HappeningKathleen Sachson May 13, 2022 at 3:00 pm

The past several years have been an ongoing study in prevailing disquietude—this is especially true of the current moment, when the rights of people who can get pregnant are all too easily threatened. As the saying goes, prohibiting abortion doesn’t stop people from doing it but rather makes it unsafe and potentially fatal.

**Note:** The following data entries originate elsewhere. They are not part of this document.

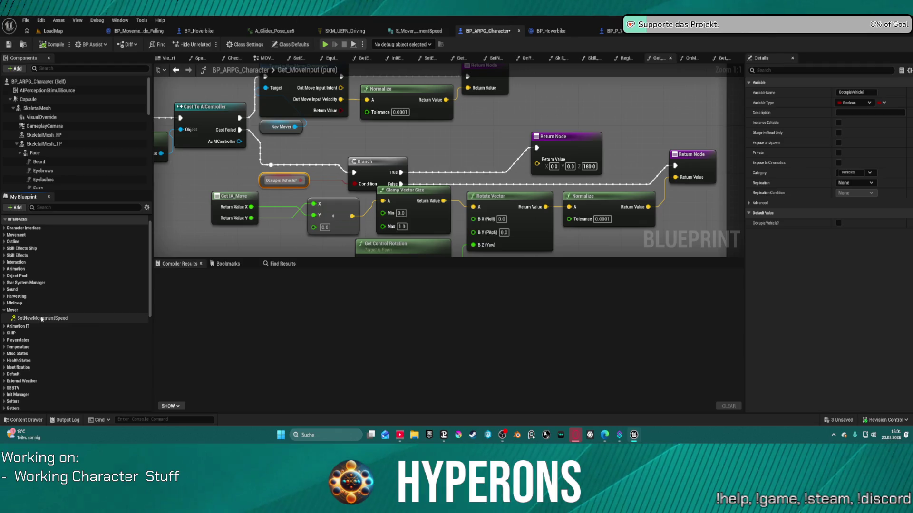
{"action": "scroll", "coordinate": [47, 322], "scroll_direction": "down", "scroll_amount": 2}
{"action": "scroll", "coordinate": [47, 323], "scroll_direction": "down", "scroll_amount": 1}
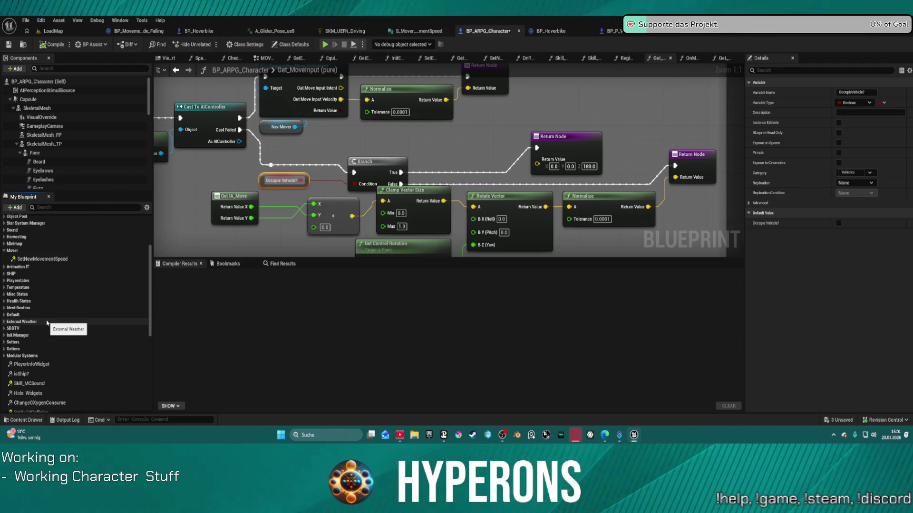
{"action": "scroll", "coordinate": [51, 316], "scroll_direction": "up", "scroll_amount": 4}
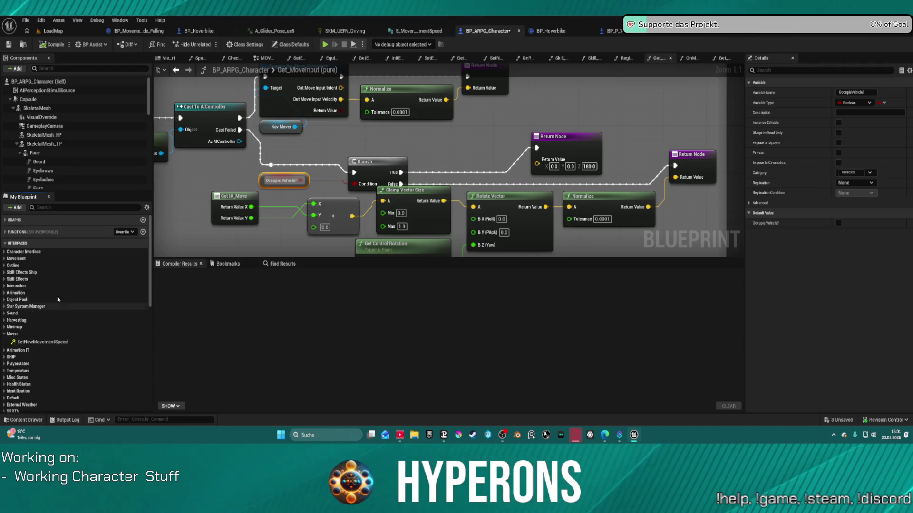
{"action": "left_click", "coordinate": [5, 243]}
{"action": "left_click", "coordinate": [6, 232]}
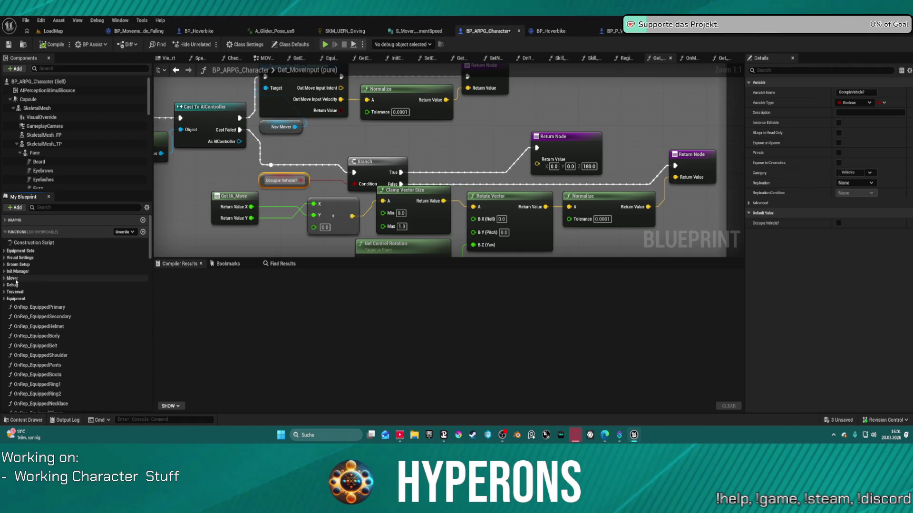
{"action": "left_click", "coordinate": [15, 279]}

Audrey Diwan’s poignant adaptation of writer Annie Ernaux’s memoir about undergoing an illegal abortion as a 20-something woman in 1963, when abortion was still illegal in France, lends compelling imagery to this truism; the French director spares little in her harrowing depiction of a young woman’s quest to terminate her pregnancy. Anne (Anamaria Vartolomei) hails from a working-class village, where her parents (Sandrine Bonnaire is notable as her mother) own a bar and wish better for their gifted daughter, who studies literature at a nearby university. Her future is jeopardized when she becomes pregnant; a disapproving doctor tricks her into taking medicine that only strengthens the embryo, and an attempt at aborting it herself proves futile. And that’s just the beginning. Anne contends not only with this physically torturous quagmire but also with suffering grades and isolation from her peers. Diwan charts her journey to the eventual abortionist’s makeshift clinic with aplomb, depicting the lengths people will go to in order to exert bodily autonomy. The no-holds-barred approach to the procedure and its aftermath is the kind of interpretation of real life that great cinema does best; one can only hope such empathy translates offscreen as well. R, 100 min.